Please reproduce the text lines from all of the data below word for word, and leave the pictures out of your answer.

Page images with their extracted text
● ● ● ● ●

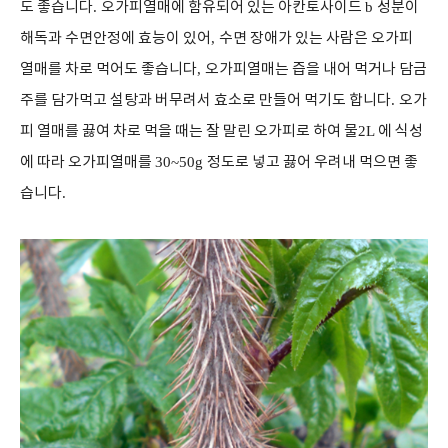
도 좋습니다
.
오가피열매에 함유되어 있는 아칸토사이드
b
성분이
해독과 수면안정에 효능이 있어
,
수면 장애가 있는 사람은 오가피
열매를 차로 먹어도 좋습니다
,
오가피열매는 즙을 내어 먹거나 담금
주를 담가먹고 설탕과 버무려서 효소로 만들어 먹기도 합니다
.
오가
피 열매를 끓여 차로 먹을 때는 잘 말린 오가피로 하여 물
2L
에 식성
에 따라 오가피열매를
30~50g
정도로 넣고 끓어 우려내 먹으면 좋
습니다
.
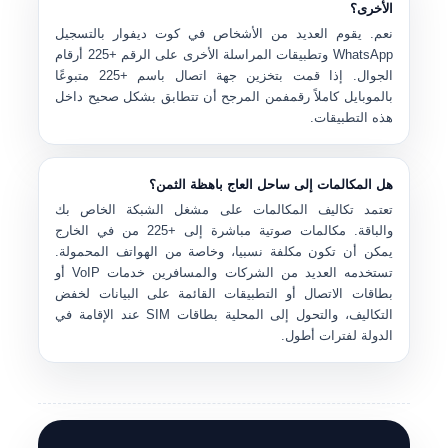
الأخرى؟
نعم. يقوم العديد من الأشخاص في كوت ديفوار بالتسجيل
WhatsApp وتطبيقات المراسلة الأخرى على الرقم +225 أرقام
الجوال
. إذا قمت بتخزين جهة اتصال باسم
+225 متبوعًا
بالموبايل كاملاً رقم
فمن المرجح أن تتطابق بشكل صحيح داخل
هذه التطبيقات.
هل المكالمات إلى ساحل العاج باهظة الثمن؟
تعتمد تكاليف المكالمات على مشغل الشبكة الخاص بك
والباقة. مكالمات صوتية مباشرة إلى
+225
من في الخارج
يمكن أن تكون مكلفة نسبيا، وخاصة من الهواتف المحمولة.
تستخدمه العديد من الشركات والمسافرين
خدمات VoIP أو
بطاقات الاتصال أو التطبيقات القائمة على البيانات
لخفض
التكاليف، والتحول إلى المحلية بطاقات SIM عند الإقامة في
الدولة لفترات أطول.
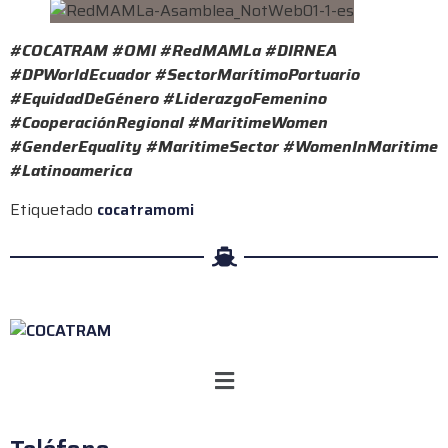
#COCATRAM #OMI #RedMAMLa #DIRNEA
#DPWorldEcuador #SectorMarítimoPortuario
#EquidadDeGénero #LiderazgoFemenino
#CooperaciónRegional #MaritimeWomen
#GenderEquality #MaritimeSector #WomenInMaritime
#Latinoamerica
Etiquetado
cocatram
omi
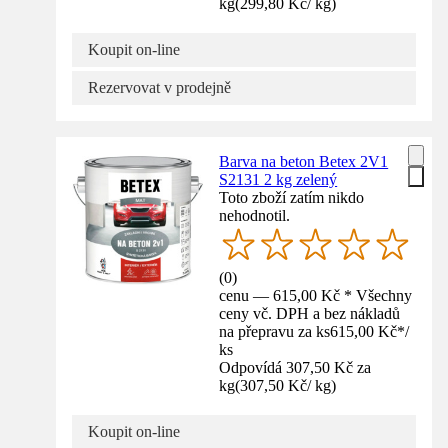
kg
(
299,80 Kč
/
kg
)
Koupit on-line
Rezervovat v prodejně
Barva na beton Betex 2V1
S2131 2 kg zelený
Toto zboží zatím nikdo
nehodnotil.
(
0
)
cenu — 615,00 Kč * Všechny
ceny vč. DPH a bez nákladů
na přepravu za ks
615,00 Kč
*
/
ks
Odpovídá 307,50 Kč za
kg
(
307,50 Kč
/
kg
)
Koupit on-line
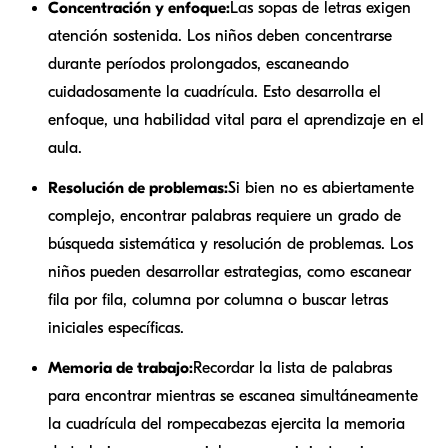
Concentración y enfoque:
Las sopas de letras exigen
atención sostenida. Los niños deben concentrarse
durante períodos prolongados, escaneando
cuidadosamente la cuadrícula. Esto desarrolla el
enfoque, una habilidad vital para el aprendizaje en el
aula.
Resolución de problemas:
Si bien no es abiertamente
complejo, encontrar palabras requiere un grado de
búsqueda sistemática y resolución de problemas. Los
niños pueden desarrollar estrategias, como escanear
fila por fila, columna por columna o buscar letras
iniciales específicas.
Memoria de trabajo:
Recordar la lista de palabras
para encontrar mientras se escanea simultáneamente
la cuadrícula del rompecabezas ejercita la memoria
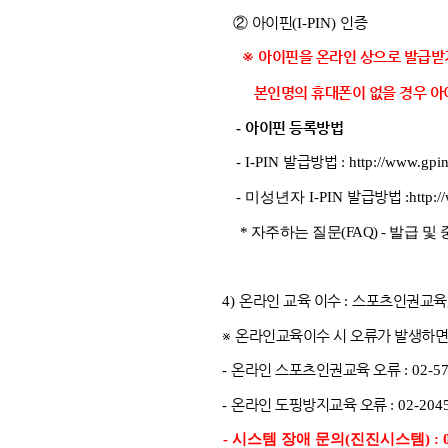
②
아이핀
(I-PIN)
인증
※
아이핀을 온라인 상으로 발급받기
본인명의 휴대폰이 없을 경우 아이
-
아이핀 등록방법
- I-PIN
발급방법
:
http://www.gpin
- 미성년자
I-PIN
발급방법
:
http:/
* 자주하는 질문(FAQ) - 발급 및 
4)
온라인 교육 이수
:
스포츠인권교육
※
온라인교육이수 시 오류가 발생하면
-
온라인 스포츠인권교육 오류
: 02-5
-
온라인 도핑방지교육 오류
: 02-204
-
시스템 장애 문의(진진시스템) :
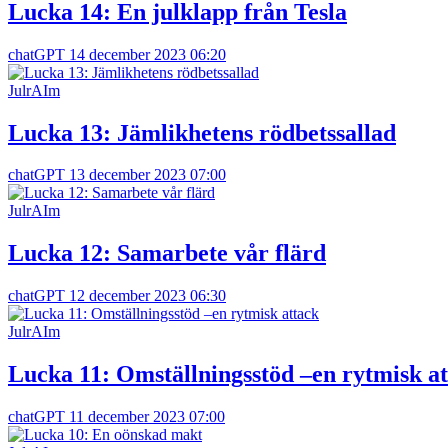
Lucka 14: En julklapp från Tesla
chatGPT
14 december 2023 06:20
JulrAIm
Lucka 13: Jämlikhetens rödbetssallad
chatGPT
13 december 2023 07:00
JulrAIm
Lucka 12: Samarbete vår flärd
chatGPT
12 december 2023 06:30
JulrAIm
Lucka 11: Omställningsstöd –en rytmisk a
chatGPT
11 december 2023 07:00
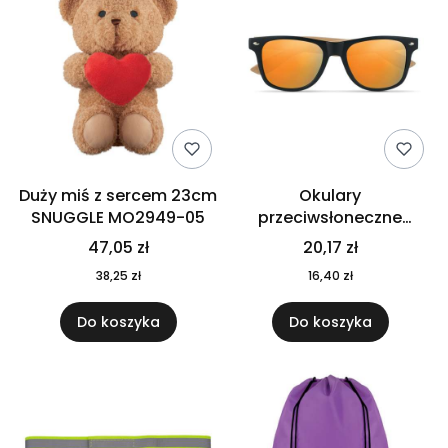
Duży miś z sercem 23cm
Okulary
SNUGGLE MO2949-05
przeciwsłoneczne
CALIFORNIA TOUCH
47,05 zł
20,17 zł
MO9617-10
38,25 zł
16,40 zł
Do koszyka
Do koszyka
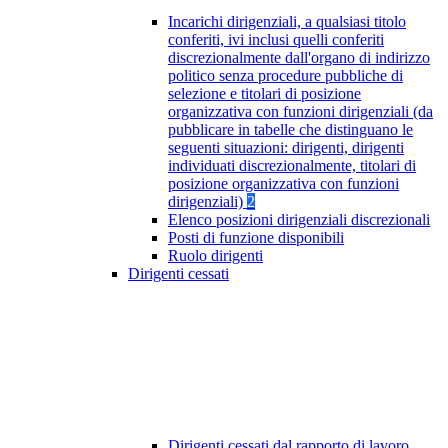
Incarichi dirigenziali, a qualsiasi titolo
conferiti, ivi inclusi quelli conferiti
discrezionalmente dall'organo di indirizzo
politico senza procedure pubbliche di
selezione e titolari di posizione
organizzativa con funzioni dirigenziali (da
pubblicare in tabelle che distinguano le
seguenti situazioni: dirigenti, dirigenti
individuati discrezionalmente, titolari di
posizione organizzativa con funzioni
dirigenziali)
2
Elenco posizioni dirigenziali discrezionali
Posti di funzione disponibili
Ruolo dirigenti
Dirigenti cessati
Dirigenti cessati dal rapporto di lavoro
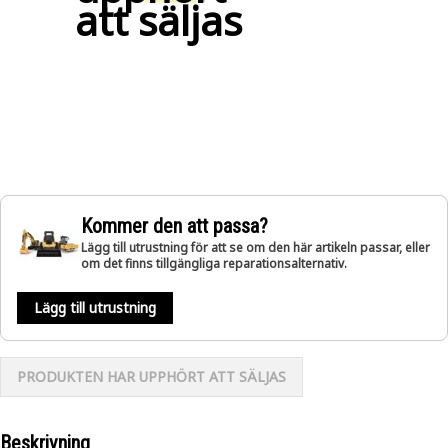
att säljas
Kommer den att passa?
Lägg till utrustning för att se om den här artikeln passar, eller
om det finns tillgängliga reparationsalternativ.
Lägg till utrustning
PRODUKTEN HAR UPPHÖRT ATT SÄLJAS
Beskrivning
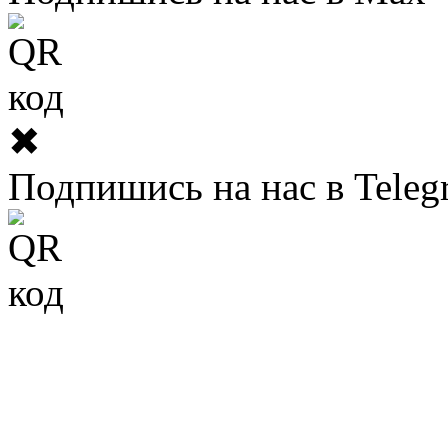
✖
Подпишись на нас в Teleg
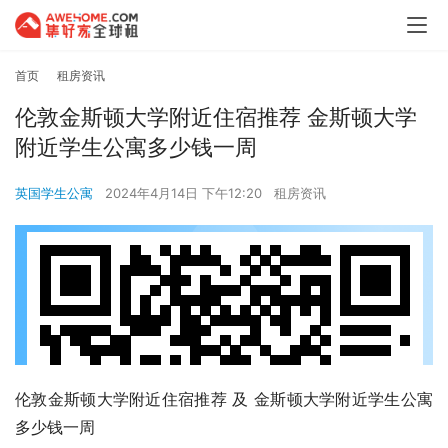
首页
租房资讯
伦敦金斯顿大学附近住宿推荐 金斯顿大学
附近学生公寓多少钱一周
英国学生公寓
2024年4月14日 下午12:20
租房资讯
伦敦金斯顿大学附近住宿推荐 及 金斯顿大学附近学生公寓
多少钱一周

● ● ● ● ●

Output for this exercise:
도 좋습니다
.
오가피열매에 함유되어 있는 아칸토사이드
b
성분이
해독과 수면안정에 효능이 있어
,
수면 장애가 있는 사람은 오가피
열매를 차로 먹어도 좋습니다
,
오가피열매는 즙을 내어 먹거나 담금
주를 담가먹고 설탕과 버무려서 효소로 만들어 먹기도 합니다
.
오가
피 열매를 끓여 차로 먹을 때는 잘 말린 오가피로 하여 물
2L
에 식성
에 따라 오가피열매를
30~50g
정도로 넣고 끓어 우려내 먹으면 좋
습니다
.
الأخرى؟
نعم. يقوم العديد من الأشخاص في كوت ديفوار بالتسجيل
WhatsApp وتطبيقات المراسلة الأخرى على الرقم +225 أرقام
الجوال
. إذا قمت بتخزين جهة اتصال باسم
+225 متبوعًا
بالموبايل كاملاً رقم
فمن المرجح أن تتطابق بشكل صحيح داخل
هذه التطبيقات.
هل المكالمات إلى ساحل العاج باهظة الثمن؟
تعتمد تكاليف المكالمات على مشغل الشبكة الخاص بك
والباقة. مكالمات صوتية مباشرة إلى
+225
من في الخارج
يمكن أن تكون مكلفة نسبيا، وخاصة من الهواتف المحمولة.
تستخدمه العديد من الشركات والمسافرين
خدمات VoIP أو
بطاقات الاتصال أو التطبيقات القائمة على البيانات
لخفض
التكاليف، والتحول إلى المحلية بطاقات SIM عند الإقامة في
الدولة لفترات أطول.
#COCATRAM #OMI #RedMAMLa #DIRNEA
#DPWorldEcuador #SectorMarítimoPortuario
#EquidadDeGénero #LiderazgoFemenino
#CooperaciónRegional #MaritimeWomen
#GenderEquality #MaritimeSector #WomenInMaritime
#Latinoamerica
Etiquetado
cocatram
omi
kg
(
299,80 Kč
/
kg
)
Koupit on-line
Rezervovat v prodejně
Barva na beton Betex 2V1
S2131 2 kg zelený
Toto zboží zatím nikdo
nehodnotil.
(
0
)
cenu — 615,00 Kč * Všechny
ceny vč. DPH a bez nákladů
na přepravu za ks
615,00 Kč
*
/
ks
Odpovídá 307,50 Kč za
kg
(
307,50 Kč
/
kg
)
Koupit on-line
Concentración y enfoque:
Las sopas de letras exigen
atención sostenida. Los niños deben concentrarse
durante períodos prolongados, escaneando
cuidadosamente la cuadrícula. Esto desarrolla el
enfoque, una habilidad vital para el aprendizaje en el
aula.
Resolución de problemas:
Si bien no es abiertamente
complejo, encontrar palabras requiere un grado de
búsqueda sistemática y resolución de problemas. Los
niños pueden desarrollar estrategias, como escanear
fila por fila, columna por columna o buscar letras
iniciales específicas.
Memoria de trabajo:
Recordar la lista de palabras
para encontrar mientras se escanea simultáneamente
la cuadrícula del rompecabezas ejercita la memoria
②
아이핀
(I-PIN)
인증
※
아이핀을 온라인 상으로 발급받기
본인명의 휴대폰이 없을 경우 아이
-
아이핀 등록방법
- I-PIN
발급방법
:
http://www.gpin
- 미성년자
I-PIN
발급방법
:
http:/
* 자주하는 질문(FAQ) - 발급 및 
4)
온라인 교육 이수
:
스포츠인권교육
※
온라인교육이수 시 오류가 발생하면
-
온라인 스포츠인권교육 오류
: 02-5
-
온라인 도핑방지교육 오류
: 02-204
-
시스템 장애 문의(진진시스템) :
Lucka 14: En julklapp från Tesla
chatGPT
14 december 2023 06:20
JulrAIm
Lucka 13: Jämlikhetens rödbetssallad
chatGPT
13 december 2023 07:00
JulrAIm
Lucka 12: Samarbete vår flärd
chatGPT
12 december 2023 06:30
JulrAIm
Lucka 11: Omställningsstöd –en rytmisk a
chatGPT
11 december 2023 07:00
Duży miś z sercem 23cm
Okulary
SNUGGLE MO2949-05
przeciwsłoneczne
CALIFORNIA TOUCH
47,05 zł
20,17 zł
MO9617-10
38,25 zł
16,40 zł
Do koszyka
Do koszyka
Incarichi dirigenziali, a qualsiasi titolo
conferiti, ivi inclusi quelli conferiti
discrezionalmente dall'organo di indirizzo
politico senza procedure pubbliche di
selezione e titolari di posizione
organizzativa con funzioni dirigenziali (da
pubblicare in tabelle che distinguano le
seguenti situazioni: dirigenti, dirigenti
individuati discrezionalmente, titolari di
posizione organizzativa con funzioni
dirigenziali)
2
Elenco posizioni dirigenziali discrezionali
Posti di funzione disponibili
Ruolo dirigenti
Dirigenti cessati
Dirigenti cessati dal rapporto di lavoro
att säljas
Kommer den att passa?
Lägg till utrustning för att se om den här artikeln passar, eller
om det finns tillgängliga reparationsalternativ.
Lägg till utrustning
PRODUKTEN HAR UPPHÖRT ATT SÄLJAS
Beskrivning
✖
Подпишись на нас в Teleg
首页
租房资讯
伦敦金斯顿大学附近住宿推荐 金斯顿大学
附近学生公寓多少钱一周
英国学生公寓
2024年4月14日 下午12:20
租房资讯
伦敦金斯顿大学附近住宿推荐 及 金斯顿大学附近学生公寓
多少钱一周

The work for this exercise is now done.